BACKGROUND: The Daily-PROactive and Clinical visit-PROactive Physical Activity (D-PPAC and C-PPAC) instruments in chronic obstructive pulmonary disease (COPD) combines questionnaire with activity monitor data to measure patients' experience of physical activity. Their amount, difficulty and total scores range from 0 (worst) to 100 (best) but require further psychometric evaluation.

OBJECTIVE: To test reliability, validity and responsiveness, and to define minimal important difference (MID), of the D-PPAC and C-PPAC instruments, in a large population of patients with stable COPD from diverse severities, settings and countries.

METHODS: We used data from seven randomised controlled trials to evaluate D-PPAC and C-PPAC internal consistency and construct validity by sex, age groups, COPD severity, country and language as well as responsiveness to interventions, ability to detect change and MID.

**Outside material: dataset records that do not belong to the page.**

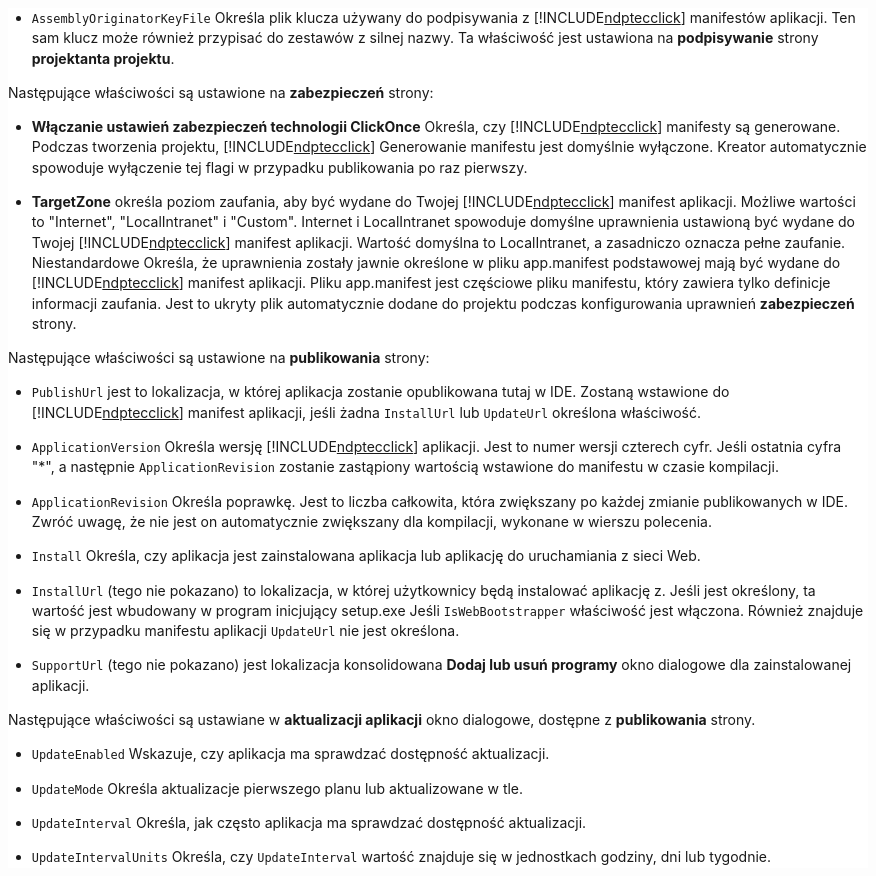 -   `AssemblyOriginatorKeyFile` Określa plik klucza używany do podpisywania z [!INCLUDE[ndptecclick](../deployment/includes/ndptecclick_md.md)] manifestów aplikacji. Ten sam klucz może również przypisać do zestawów z silnej nazwy. Ta właściwość jest ustawiona na **podpisywanie** strony **projektanta projektu**.  
  
 Następujące właściwości są ustawione na **zabezpieczeń** strony:  
  
-   **Włączanie ustawień zabezpieczeń technologii ClickOnce** Określa, czy [!INCLUDE[ndptecclick](../deployment/includes/ndptecclick_md.md)] manifesty są generowane. Podczas tworzenia projektu, [!INCLUDE[ndptecclick](../deployment/includes/ndptecclick_md.md)] Generowanie manifestu jest domyślnie wyłączone. Kreator automatycznie spowoduje wyłączenie tej flagi w przypadku publikowania po raz pierwszy.  
  
-   **TargetZone** określa poziom zaufania, aby być wydane do Twojej [!INCLUDE[ndptecclick](../deployment/includes/ndptecclick_md.md)] manifest aplikacji. Możliwe wartości to "Internet", "LocalIntranet" i "Custom". Internet i LocalIntranet spowoduje domyślne uprawnienia ustawioną być wydane do Twojej [!INCLUDE[ndptecclick](../deployment/includes/ndptecclick_md.md)] manifest aplikacji. Wartość domyślna to LocalIntranet, a zasadniczo oznacza pełne zaufanie. Niestandardowe Określa, że uprawnienia zostały jawnie określone w pliku app.manifest podstawowej mają być wydane do [!INCLUDE[ndptecclick](../deployment/includes/ndptecclick_md.md)] manifest aplikacji. Pliku app.manifest jest częściowe pliku manifestu, który zawiera tylko definicje informacji zaufania. Jest to ukryty plik automatycznie dodane do projektu podczas konfigurowania uprawnień **zabezpieczeń** strony.  
  
 Następujące właściwości są ustawione na **publikowania** strony:  
  
-   `PublishUrl` jest to lokalizacja, w której aplikacja zostanie opublikowana tutaj w IDE. Zostaną wstawione do [!INCLUDE[ndptecclick](../deployment/includes/ndptecclick_md.md)] manifest aplikacji, jeśli żadna `InstallUrl` lub `UpdateUrl` określona właściwość.  
  
-   `ApplicationVersion` Określa wersję [!INCLUDE[ndptecclick](../deployment/includes/ndptecclick_md.md)] aplikacji. Jest to numer wersji czterech cyfr. Jeśli ostatnia cyfra "*", a następnie `ApplicationRevision` zostanie zastąpiony wartością wstawione do manifestu w czasie kompilacji.  
  
-   `ApplicationRevision` Określa poprawkę. Jest to liczba całkowita, która zwiększany po każdej zmianie publikowanych w IDE. Zwróć uwagę, że nie jest on automatycznie zwiększany dla kompilacji, wykonane w wierszu polecenia.  
  
-   `Install` Określa, czy aplikacja jest zainstalowana aplikacja lub aplikację do uruchamiania z sieci Web.  
  
-   `InstallUrl` (tego nie pokazano) to lokalizacja, w której użytkownicy będą instalować aplikację z. Jeśli jest określony, ta wartość jest wbudowany w program inicjujący setup.exe Jeśli `IsWebBootstrapper` właściwość jest włączona. Również znajduje się w przypadku manifestu aplikacji `UpdateUrl` nie jest określona.  
  
-   `SupportUrl` (tego nie pokazano) jest lokalizacja konsolidowana **Dodaj lub usuń programy** okno dialogowe dla zainstalowanej aplikacji.  
  
 Następujące właściwości są ustawiane w **aktualizacji aplikacji** okno dialogowe, dostępne z **publikowania** strony.  
  
-   `UpdateEnabled` Wskazuje, czy aplikacja ma sprawdzać dostępność aktualizacji.  
  
-   `UpdateMode` Określa aktualizacje pierwszego planu lub aktualizowane w tle.  
  
-   `UpdateInterval` Określa, jak często aplikacja ma sprawdzać dostępność aktualizacji.  
  
-   `UpdateIntervalUnits` Określa, czy `UpdateInterval` wartość znajduje się w jednostkach godziny, dni lub tygodnie.  
  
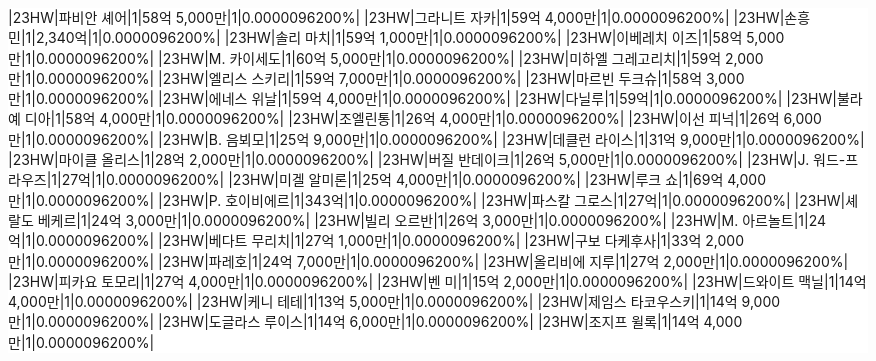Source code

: |23HW|파비안 셰어|1|58억 5,000만|1|0.0000096200%|
|23HW|그라니트 자카|1|59억 4,000만|1|0.0000096200%|
|23HW|손흥민|1|2,340억|1|0.0000096200%|
|23HW|솔리 마치|1|59억 1,000만|1|0.0000096200%|
|23HW|이베레치 이즈|1|58억 5,000만|1|0.0000096200%|
|23HW|M. 카이세도|1|60억 5,000만|1|0.0000096200%|
|23HW|미하엘 그레고리치|1|59억 2,000만|1|0.0000096200%|
|23HW|엘리스 스키리|1|59억 7,000만|1|0.0000096200%|
|23HW|마르빈 두크슈|1|58억 3,000만|1|0.0000096200%|
|23HW|에네스 위날|1|59억 4,000만|1|0.0000096200%|
|23HW|다닐루|1|59억|1|0.0000096200%|
|23HW|불라예 디아|1|58억 4,000만|1|0.0000096200%|
|23HW|조엘린통|1|26억 4,000만|1|0.0000096200%|
|23HW|이선 피넉|1|26억 6,000만|1|0.0000096200%|
|23HW|B. 음뵈모|1|25억 9,000만|1|0.0000096200%|
|23HW|데클런 라이스|1|31억 9,000만|1|0.0000096200%|
|23HW|마이클 올리스|1|28억 2,000만|1|0.0000096200%|
|23HW|버질 반데이크|1|26억 5,000만|1|0.0000096200%|
|23HW|J. 워드-프라우즈|1|27억|1|0.0000096200%|
|23HW|미겔 알미론|1|25억 4,000만|1|0.0000096200%|
|23HW|루크 쇼|1|69억 4,000만|1|0.0000096200%|
|23HW|P. 호이비에르|1|343억|1|0.0000096200%|
|23HW|파스칼 그로스|1|27억|1|0.0000096200%|
|23HW|셰랄도 베케르|1|24억 3,000만|1|0.0000096200%|
|23HW|빌리 오르반|1|26억 3,000만|1|0.0000096200%|
|23HW|M. 아르놀트|1|24억|1|0.0000096200%|
|23HW|베다트 무리치|1|27억 1,000만|1|0.0000096200%|
|23HW|구보 다케후사|1|33억 2,000만|1|0.0000096200%|
|23HW|파레호|1|24억 7,000만|1|0.0000096200%|
|23HW|올리비에 지루|1|27억 2,000만|1|0.0000096200%|
|23HW|피카요 토모리|1|27억 4,000만|1|0.0000096200%|
|23HW|벤 미|1|15억 2,000만|1|0.0000096200%|
|23HW|드와이트 맥닐|1|14억 4,000만|1|0.0000096200%|
|23HW|케니 테테|1|13억 5,000만|1|0.0000096200%|
|23HW|제임스 타코우스키|1|14억 9,000만|1|0.0000096200%|
|23HW|도글라스 루이스|1|14억 6,000만|1|0.0000096200%|
|23HW|조지프 윌록|1|14억 4,000만|1|0.0000096200%|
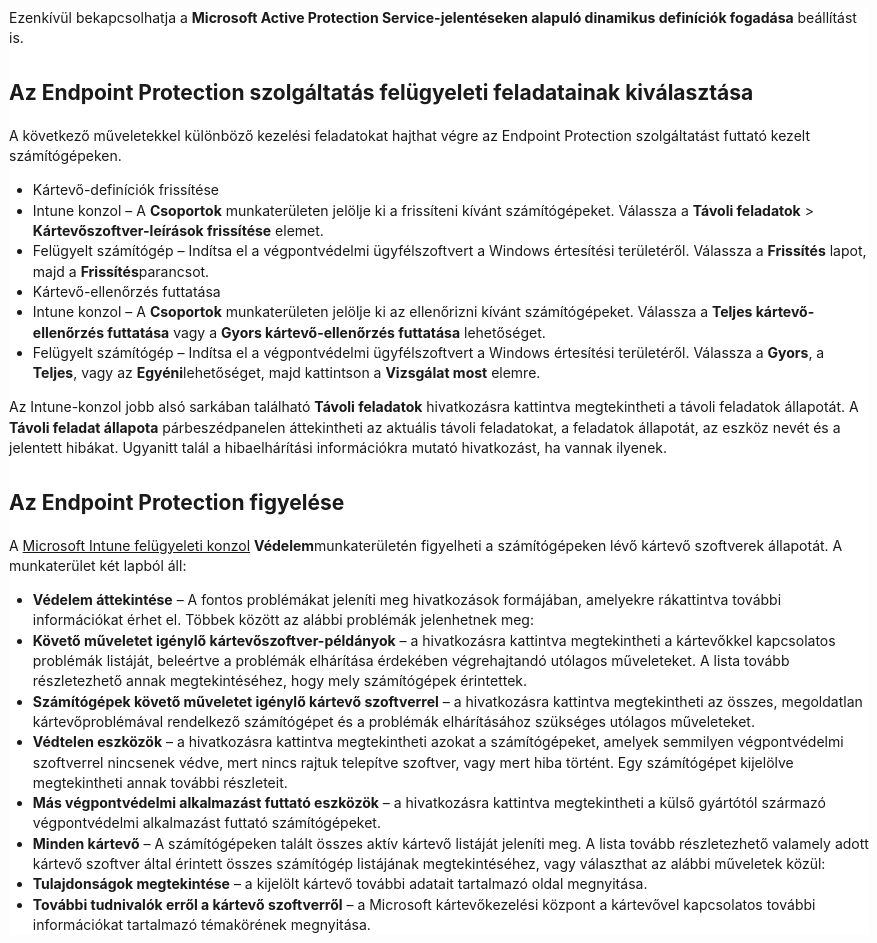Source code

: Ezenkívül bekapcsolhatja a **Microsoft Active Protection Service-jelentéseken alapuló dinamikus definíciók fogadása** beállítást is.

## <a name="choose-management-tasks-for-endpoint-protection"></a>Az Endpoint Protection szolgáltatás felügyeleti feladatainak kiválasztása
A következő műveletekkel különböző kezelési feladatokat hajthat végre az Endpoint Protection szolgáltatást futtató kezelt számítógépeken.
 - Kártevő-definíciók frissítése
  - Intune konzol – A **Csoportok** munkaterületen jelölje ki a frissíteni kívánt számítógépeket. Válassza a **Távoli feladatok** &gt; **Kártevőszoftver-leírások frissítése** elemet.
  - Felügyelt számítógép – Indítsa el a végpontvédelmi ügyfélszoftvert a Windows értesítési területéről. Válassza a **Frissítés** lapot, majd a **Frissítés**parancsot.
 - Kártevő-ellenőrzés futtatása
  - Intune konzol – A **Csoportok** munkaterületen jelölje ki az ellenőrizni kívánt számítógépeket. Válassza a **Teljes kártevő-ellenőrzés futtatása** vagy a **Gyors kártevő-ellenőrzés futtatása** lehetőséget.
  - Felügyelt számítógép – Indítsa el a végpontvédelmi ügyfélszoftvert a Windows értesítési területéről. Válassza a **Gyors**, a **Teljes**, vagy az **Egyéni**lehetőséget, majd kattintson a **Vizsgálat most** elemre.

Az Intune-konzol jobb alsó sarkában található **Távoli feladatok** hivatkozásra kattintva megtekintheti a távoli feladatok állapotát. A **Távoli feladat állapota** párbeszédpanelen áttekintheti az aktuális távoli feladatokat, a feladatok állapotát, az eszköz nevét és a jelentett hibákat. Ugyanitt talál a hibaelhárítási információkra mutató hivatkozást, ha vannak ilyenek.

## <a name="monitor-endpoint-protection"></a>Az Endpoint Protection figyelése
A [Microsoft Intune felügyeleti konzol](https://manage.microsoft.com/) **Védelem**munkaterületén figyelheti a számítógépeken lévő kártevő szoftverek állapotát. A munkaterület két lapból áll:
 - **Védelem áttekintése** – A fontos problémákat jeleníti meg hivatkozások formájában, amelyekre rákattintva további információkat érhet el. Többek között az alábbi problémák jelenhetnek meg:
  - **Követő műveletet igénylő kártevőszoftver-példányok** – a hivatkozásra kattintva megtekintheti a kártevőkkel kapcsolatos problémák listáját, beleértve a problémák elhárítása érdekében végrehajtandó utólagos műveleteket. A lista tovább részletezhető annak megtekintéséhez, hogy mely számítógépek érintettek.
  - **Számítógépek követő műveletet igénylő kártevő szoftverrel** – a hivatkozásra kattintva megtekintheti az összes, megoldatlan kártevőproblémával rendelkező számítógépet és a problémák elhárításához szükséges utólagos műveleteket.
  - **Védtelen eszközök** – a hivatkozásra kattintva megtekintheti azokat a számítógépeket, amelyek semmilyen végpontvédelmi szoftverrel nincsenek védve, mert nincs rajtuk telepítve szoftver, vagy mert hiba történt. Egy számítógépet kijelölve megtekintheti annak további részleteit.
  - **Más végpontvédelmi alkalmazást futtató eszközök** – a hivatkozásra kattintva megtekintheti a külső gyártótól származó végpontvédelmi alkalmazást futtató számítógépeket.
 - **Minden kártevő** – A számítógépeken talált összes aktív kártevő listáját jeleníti meg. A lista tovább részletezhető valamely adott kártevő szoftver által érintett összes számítógép listájának megtekintéséhez, vagy választhat az alábbi műveletek közül:
  - **Tulajdonságok megtekintése** – a kijelölt kártevő további adatait tartalmazó oldal megnyitása.
  - **További tudnivalók erről a kártevő szoftverről** – a Microsoft kártevőkezelési központ a kártevővel kapcsolatos további információkat tartalmazó témakörének megnyitása.
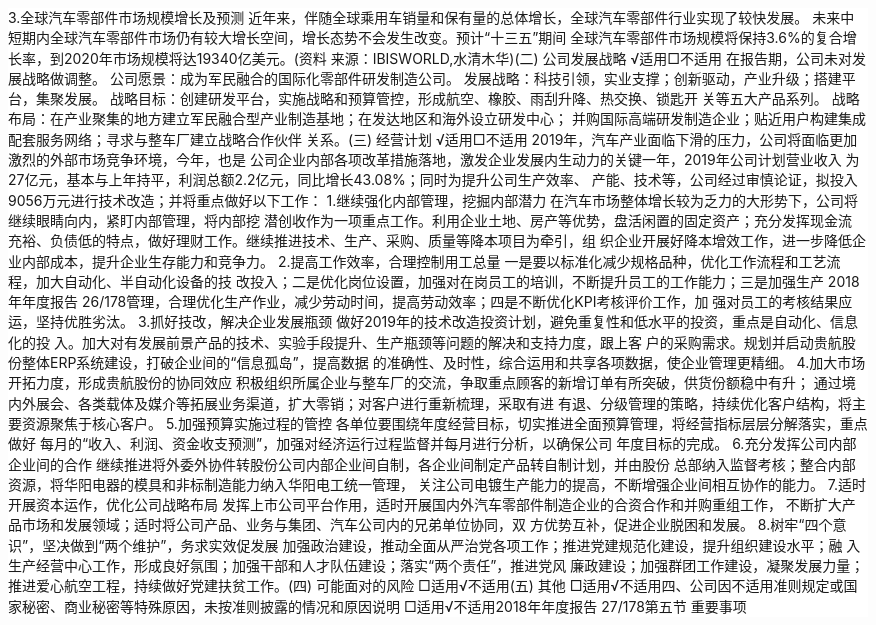 3.全球汽车零部件市场规模增长及预测
近年来，伴随全球乘用车销量和保有量的总体增长，全球汽车零部件行业实现了较快发展。
未来中短期内全球汽车零部件市场仍有较大增长空间，增长态势不会发生改变。预计“十三五”期间
全球汽车零部件市场规模将保持3.6%的复合增长率，到2020年市场规模将达19340亿美元。(资料
来源：IBISWORLD,水清木华)(二)
公司发展战略
√适用□不适用
在报告期，公司未对发展战略做调整。
公司愿景：成为军民融合的国际化零部件研发制造公司。
发展战略：科技引领，实业支撑；创新驱动，产业升级；搭建平台，集聚发展。
战略目标：创建研发平台，实施战略和预算管控，形成航空、橡胶、雨刮升降、热交换、锁匙开
关等五大产品系列。
战略布局：在产业聚集的地方建立军民融合型产业制造基地；在发达地区和海外设立研发中心；
并购国际高端研发制造企业；贴近用户构建集成配套服务网络；寻求与整车厂建立战略合作伙伴
关系。(三)
经营计划
√适用□不适用
2019年，汽车产业面临下滑的压力，公司将面临更加激烈的外部市场竞争环境，今年，也是
公司企业内部各项改革措施落地，激发企业发展内生动力的关键一年，2019年公司计划营业收入
为27亿元，基本与上年持平，利润总额2.2亿元，同比增长43.08%；同时为提升公司生产效率、
产能、技术等，公司经过审慎论证，拟投入9056万元进行技术改造；并将重点做好以下工作：
1.继续强化内部管理，挖掘内部潜力
在汽车市场整体增长较为乏力的大形势下，公司将继续眼睛向内，紧盯内部管理，将内部挖
潜创收作为一项重点工作。利用企业土地、房产等优势，盘活闲置的固定资产；充分发挥现金流
充裕、负债低的特点，做好理财工作。继续推进技术、生产、采购、质量等降本项目为牵引，组
织企业开展好降本增效工作，进一步降低企业内部成本，提升企业生存能力和竞争力。
2.提高工作效率，合理控制用工总量
一是要以标准化减少规格品种，优化工作流程和工艺流程，加大自动化、半自动化设备的技
改投入；二是优化岗位设置，加强对在岗员工的培训，不断提升员工的工作能力；三是加强生产
2018年年度报告
26/178管理，合理优化生产作业，减少劳动时间，提高劳动效率；四是不断优化KPI考核评价工作，加
强对员工的考核结果应运，坚持优胜劣汰。
3.抓好技改，解决企业发展瓶颈
做好2019年的技术改造投资计划，避免重复性和低水平的投资，重点是自动化、信息化的投
入。加大对有发展前景产品的技术、实验手段提升、生产瓶颈等问题的解决和支持力度，跟上客
户的采购需求。规划并启动贵航股份整体ERP系统建设，打破企业间的“信息孤岛”，提高数据
的准确性、及时性，综合运用和共享各项数据，使企业管理更精细。
4.加大市场开拓力度，形成贵航股份的协同效应
积极组织所属企业与整车厂的交流，争取重点顾客的新增订单有所突破，供货份额稳中有升；
通过境内外展会、各类载体及媒介等拓展业务渠道，扩大零销；对客户进行重新梳理，采取有进
有退、分级管理的策略，持续优化客户结构，将主要资源聚焦于核心客户。
5.加强预算实施过程的管控
各单位要围绕年度经营目标，切实推进全面预算管理，将经营指标层层分解落实，重点做好
每月的“收入、利润、资金收支预测”，加强对经济运行过程监督并每月进行分析，以确保公司
年度目标的完成。
6.充分发挥公司内部企业间的合作
继续推进将外委外协件转股份公司内部企业间自制，各企业间制定产品转自制计划，并由股份
总部纳入监督考核；整合内部资源，将华阳电器的模具和非标制造能力纳入华阳电工统一管理，
关注公司电镀生产能力的提高，不断增强企业间相互协作的能力。
7.适时开展资本运作，优化公司战略布局
发挥上市公司平台作用，适时开展国内外汽车零部件制造企业的合资合作和并购重组工作，
不断扩大产品市场和发展领域；适时将公司产品、业务与集团、汽车公司内的兄弟单位协同，双
方优势互补，促进企业脱困和发展。
8.树牢“四个意识”，坚决做到“两个维护”，务求实效促发展
加强政治建设，推动全面从严治党各项工作；推进党建规范化建设，提升组织建设水平；融
入生产经营中心工作，形成良好氛围；加强干部和人才队伍建设；落实“两个责任”，推进党风
廉政建设；加强群团工作建设，凝聚发展力量；推进爱心航空工程，持续做好党建扶贫工作。(四)
可能面对的风险
□适用√不适用(五)
其他
□适用√不适用四、公司因不适用准则规定或国家秘密、商业秘密等特殊原因，未按准则披露的情况和原因说明
□适用√不适用2018年年度报告
27/178第五节
重要事项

RESULTS: We included 1324 patients (mean (SD) age 66 (8) years, forced expiratory volume in 1 s 55 (17)% predicted). Scores covered almost the full range from 0 to 100, showed strong internal consistency after stratification and correlated as a priori hypothesised with dyspnoea, health-related quality of life and exercise capacity. Difficulty scores improved after pharmacological treatment and pulmonary rehabilitation, while amount scores improved after behavioural physical activity interventions. All scores were responsive to changes in self-reported physical activity experience (both worsening and improvement) and to the occurrence of COPD exacerbations during follow-up. The MID was estimated to 6 for amount and difficulty scores and 4 for total score.

CONCLUSIONS: The D-PPAC and C-PPAC instruments are reliable and valid across diverse COPD populations and responsive to pharmacological and non-pharmacological interventions and changes in clinically relevant variables.